Certamente, campagne elettorali ed elezioni sono soltanto una parte del lavoro, ma lo possono sia ostacolare sia favorire. E per quelle “europee” dell’anno venturo è bene prepararsi fin d’ora con idee chiare.
Alla forza che è nata quattro mesi fa nel Teatro Italia di Roma, e si prepara a ritornare là fra pochi giorni per guardare da una parte alla strada fatta e dall’altra a quella da fare, spetta la funzione di cominciare una storia nuova dopo l’ingloriosa fine di tutto ciò che ha avuto nome di “sinistra” negli ultimi venticinque anni. Non per fare, diversamente quanto si voglia pensare, “qualcosa di sinistra”. Il termine è ormai inguaribilmente corrotto e inservibile. Suona sospetto e irritante, oggi, alle persone comuni che vivono o vorrebbero vivere decentemente e semplicemente delle proprie capacità, e cercano in un modo o nell’altro di affermare i loro bisogni contro un sistema che le schiaccia.
Negli ultimi anni, e specialmente nelle elezioni italiane dello scorso 4 marzo, tali persone hanno creduto in massima parte di trovare il modo nel Movimento Cinque Stelle, cui hanno assegnato una vittoria sonante. Per moltissime di queste, che “Potere al popolo” ben potrebbe rappresentare, e che possono anche avere pensato per un momento di rappresentarsi in esso quando e se abbiano avuto modo di conoscere adeguatamente la nuova possibilità, sembra essersi trattato proprio di una scelta di “voto utile”. Numerosissimi sono gli esempi di ciò che quasi chiunque può avere notato nella cerchia delle proprie conoscenze.
E adesso? Gli scenari prevedibili si riducono a tre, nel futuro più vicino. O una più o meno diretta e variamente articolata e mediata combinazione tra i “due vincitori” del 4 marzo (il Movimento Cinque Stelle, appunto, e la stessa Lega), che ovviamente è il caso più deprecabile ed è infatti preferito non meno da Renzi che da Trump e dagli ideologi del cosiddetto rossobrunismo e dell’ultradestra). O una qualche riedizione delle larghe intese di tipo napolitaniano e montiano, necessariamente riveduta e corretta da acrobatici adattamenti, per esempio di tipo minnitiano, al nuovo peso condizionante del legofascismo). Oppure infine (caso relativamente più auspicabile) un monocolore del partito di maggioranza relativa (cioè i Cinque Stelle) che sia tollerato e reso possibile esternamente da un PD de-renzizzato e minimamente rinsavito. In tutti questi tre casi, “Potere al popolo” avrà un ruolo come forza di opposizione sociale chiamata a mettere in evidenza, rappresentare, organizzare. e affrontare, le ulteriori lacerazioni del tessuto sociale (ovvero le contraddizioni e le certe delusioni, nell’ultimo qui citato dei tre casi possibili) che sono prevedibili.

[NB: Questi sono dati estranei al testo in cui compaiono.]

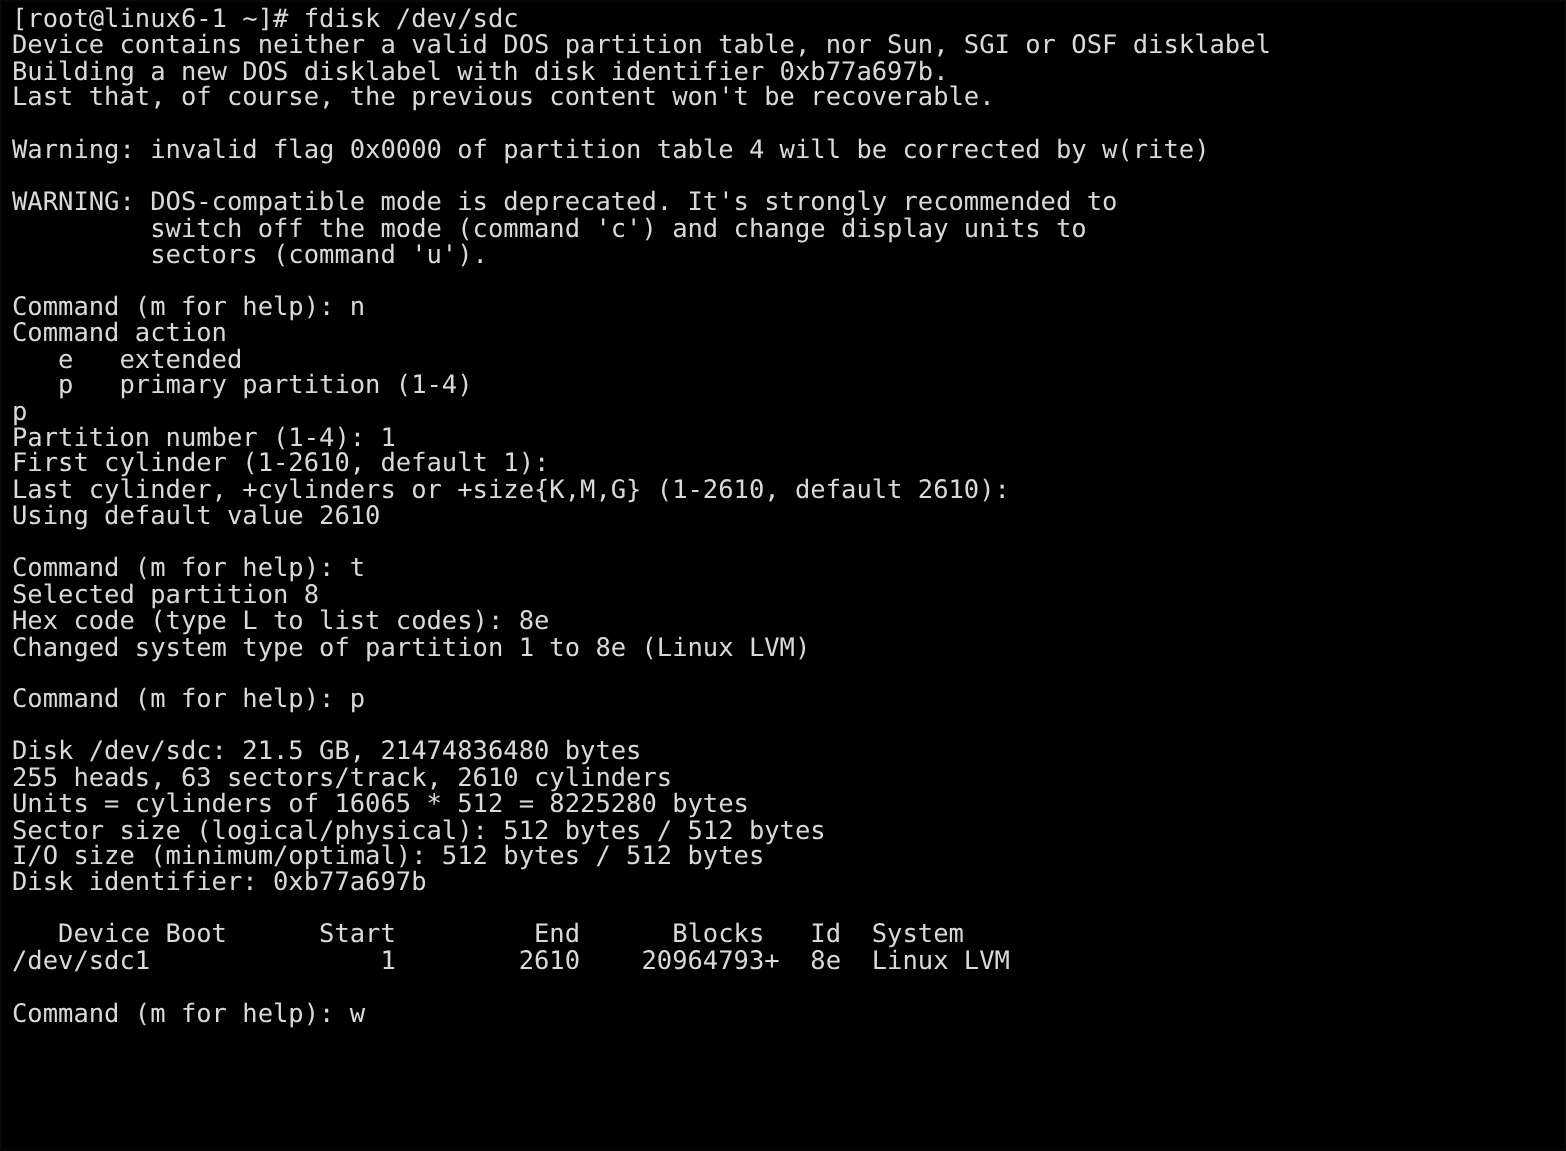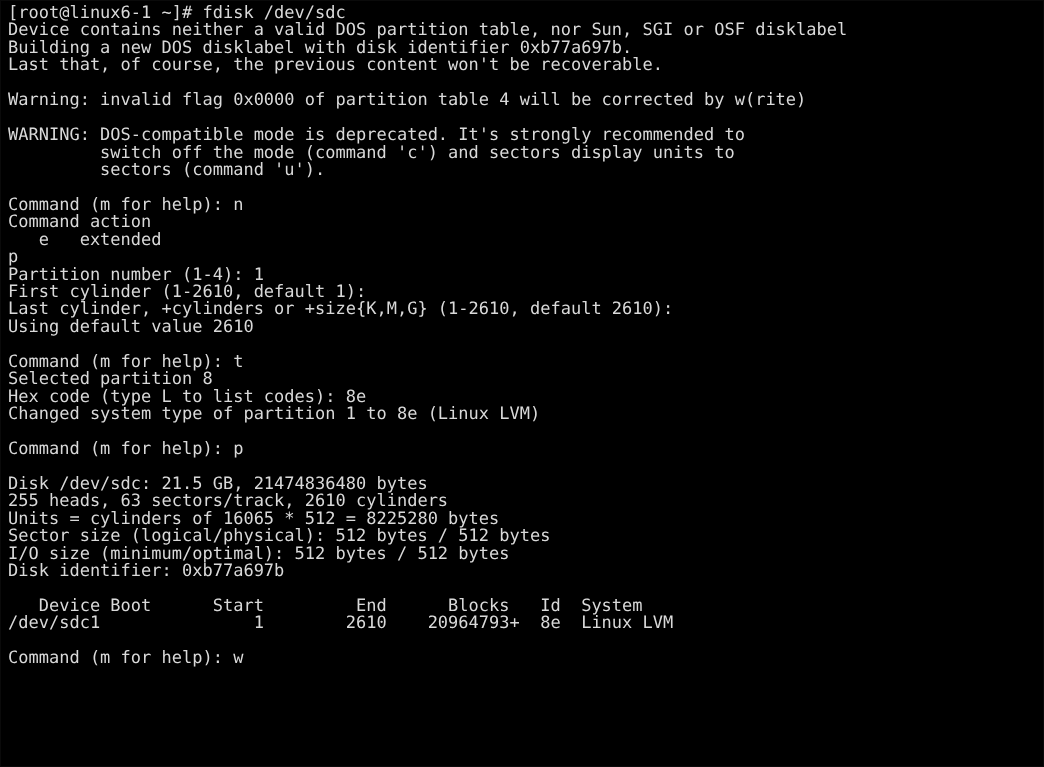--- a/index.html
+++ b/index.html
@@ -52,26 +52,27 @@
 <div id="terminal">
   <div id="screen">
     <span class="line">[root@linux6-1 ~]# fdisk /dev/sdc</span>
     <span class="line">Device contains neither a valid DOS partition table, nor Sun, SGI or OSF disklabel</span>
     <span class="line">Building a new DOS disklabel with disk identifier 0xb77a697b.</span>
     <span class="line">Last that, of course, the previous content won't be recoverable.</span>
     <span class="line blank"></span>
     <span class="line">Warning: invalid flag 0x0000 of partition table 4 will be corrected by w(rite)</span>
     <span class="line blank"></span>
     <span class="line">WARNING: DOS-compatible mode is deprecated. It's strongly recommended to</span>
-    <span class="line">         switch off the mode (command 'c') and sectors display units to</span>
+    <span class="line">         switch off the mode (command 'c') and change display units to</span>
     <span class="line">         sectors (command 'u').</span>
     <span class="line blank"></span>
     <span class="line">Command (m for help): n</span>
     <span class="line">Command action</span>
     <span class="line">   e   extended</span>
+    <span class="line">   p   primary partition (1-4)</span>
     <span class="line">p</span>
     <span class="line">Partition number (1-4): 1</span>
     <span class="line">First cylinder (1-2610, default 1):</span>
     <span class="line">Last cylinder, +cylinders or +size{K,M,G} (1-2610, default 2610):</span>
     <span class="line">Using default value 2610</span>
     <span class="line blank"></span>
     <span class="line">Command (m for help): t</span>
     <span class="line">Selected partition 8</span>
     <span class="line">Hex code (type L to list codes): 8e</span>
     <span class="line">Changed system type of partition 1 to 8e (Linux LVM)</span>

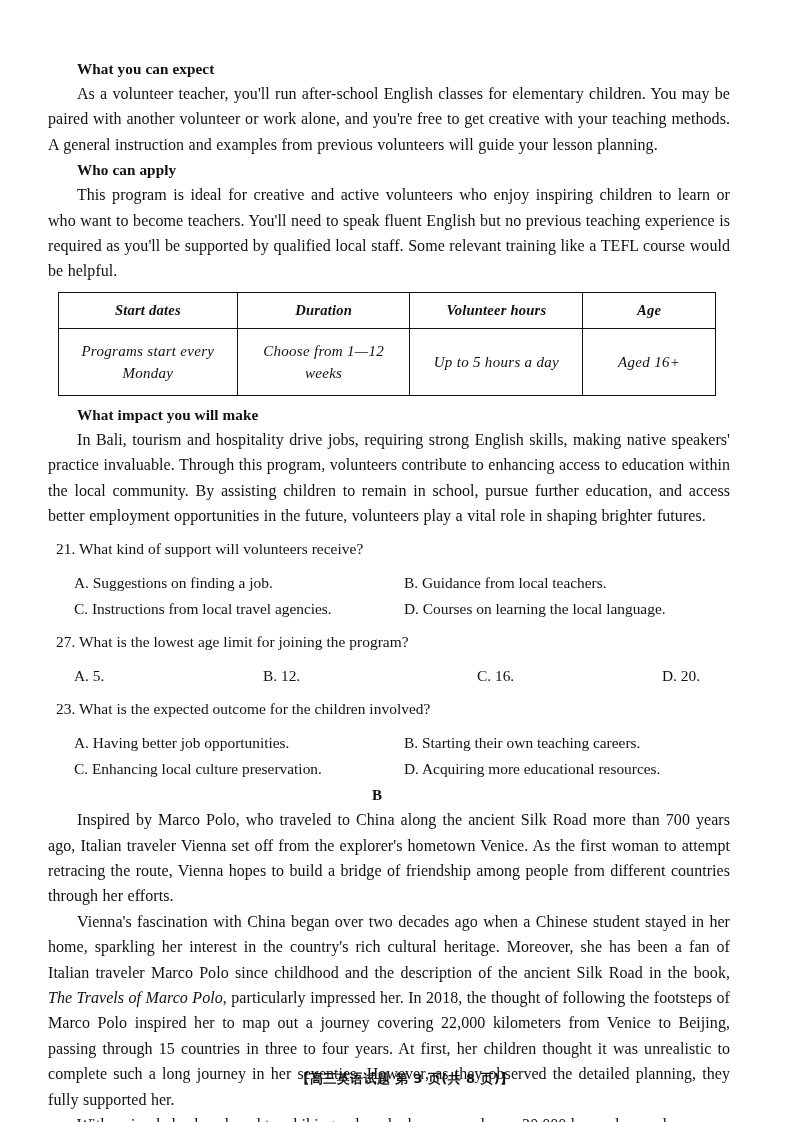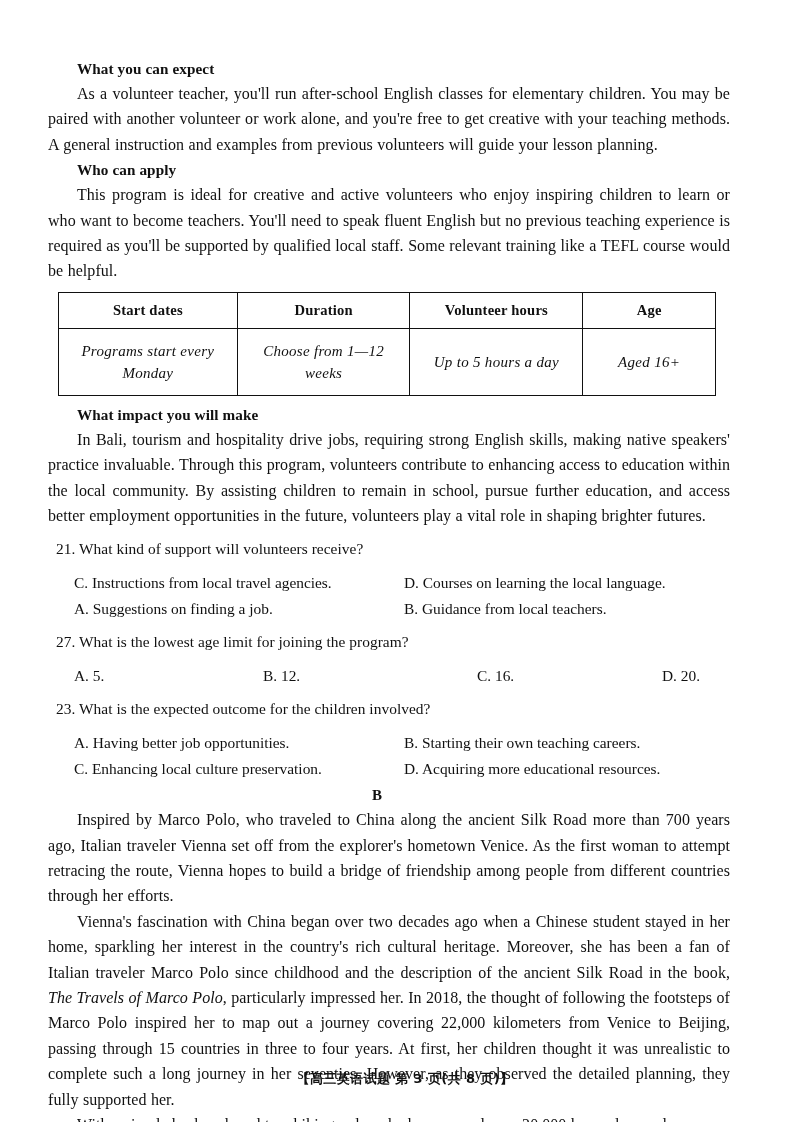--- a/index.html
+++ b/index.html
@@ -60,20 +60,21 @@
   table.info {
     border-collapse: collapse;
     width: 100%;
     table-layout: fixed;
   }
   table.info th, table.info td {
     border: 1px solid #111;
     text-align: center;
     vertical-align: middle;
     padding: 4px 6px;
+    font-style: italic;
   }
   table.info th {
     font-weight: bold;
     font-size: 14.6px;
     height: 27px;
     line-height: 19px;
     letter-spacing: .2px;
   }
   table.info td {
     font-style: italic;
@@ -172,24 +173,24 @@
           </tr>
         </tbody>
       </table>
     </div>
 
     <div class="sec-head">What impact you will make</div>
     <div class="para">In Bali, tourism and hospitality drive jobs, requiring strong English skills, making native speakers' practice invaluable. Through this program, volunteers contribute to enhancing access to education within the local community. By assisting children to remain in school, pursue further education, and access better employment opportunities in the future, volunteers play a vital role in shaping brighter futures.</div>
 
     <div class="q-stem">21. What kind of support will volunteers receive?</div>
     <div class="q-opts">
+      <span class="opt-a">A. Suggestions on finding a job.</span><span>B. Guidance from local teachers.</span>
+    </div>
+    <div class="q-opts">
       <span class="opt-c">C. Instructions from local travel agencies.</span><span>D. Courses on learning the local language.</span>
-    </div>
-    <div class="q-opts">
-      <span class="opt-a">A. Suggestions on finding a job.</span><span>B. Guidance from local teachers.</span>
     </div>
 
     <div class="q-stem">27. What is the lowest age limit for joining the program?</div>
     <div class="q-opts four">
       <span class="opt o1">A. 5.</span><span class="opt o2">B. 12.</span><span class="opt o3">C. 16.</span><span class="opt">D. 20.</span>
     </div>
 
     <div class="q-stem">23. What is the expected outcome for the children involved?</div>
     <div class="q-opts">
       <span class="opt-a">A. Having better job opportunities.</span><span>B. Starting their own teaching careers.</span>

Per quanto poi sia stato giusto, e lo resti, sottolineare come campagne elettorali ed elezioni siano soltanto una parte – nemmeno prioritaria o determinante – dei compiti di un partito politico democratico e rivoluzionario, è anche vero che gli appuntamenti elettorali offrono sia importanti strumenti di verifica del lavoro sia occasioni per acquisire strumenti utili a farlo bene e adeguatamente. Perciò è bene già da adesso pensare al prossimo appuntamento elettorale nazionale che comunque ci sarà (con o senza l’abbinamento a nuove elezioni politiche), cioè quello per i rappresentanti italiani nel molto ornamentale ma non del tutto insignificante parlamento dell’Unione Europea.
Certo, il mito europeista è stato travolto in Italia il 4 marzo, e ha ragione chi vede in questo il primo fondamentale messaggio dato dagli elettori quel giorno, essendo strettamente legato alla liquidazione della pseudo-idea di “sinistra” post-Novecento (e altezzosamente e saccentemente anti-Novecento). Se si lavora bene su questo dato di realtà, ci sono anche le condizioni per trionfare finalmente anche dell’ “anti-europeismo” corrente, che è poi l’ombra di quel mito, in quanto lo subisce. Si può quindi lottare contro le manifestazioni dello Stato imperialista e capitalista (dagli F-35 al 2% e più per la cosiddetta “difesa” nel quadro della NATO, alle pratiche di dumping fiscale e sociale praticate direttamente o indirettamente ovvero tollerate e subite al di là e al di sotto di ogni giaculatoria liberista). Si può promuovere una riconversione del suo già altissimo tasso di sovranità da imperialista in democratico e sociale, e i valori dell’internazionalismo e della sicurezza collettiva (anche economica, in un contesto di cooperazione organizzata): e di conseguenza, sbarrare la strada del “pool” delle sovranità imperialiste che l’Unione Europea tende a diventare.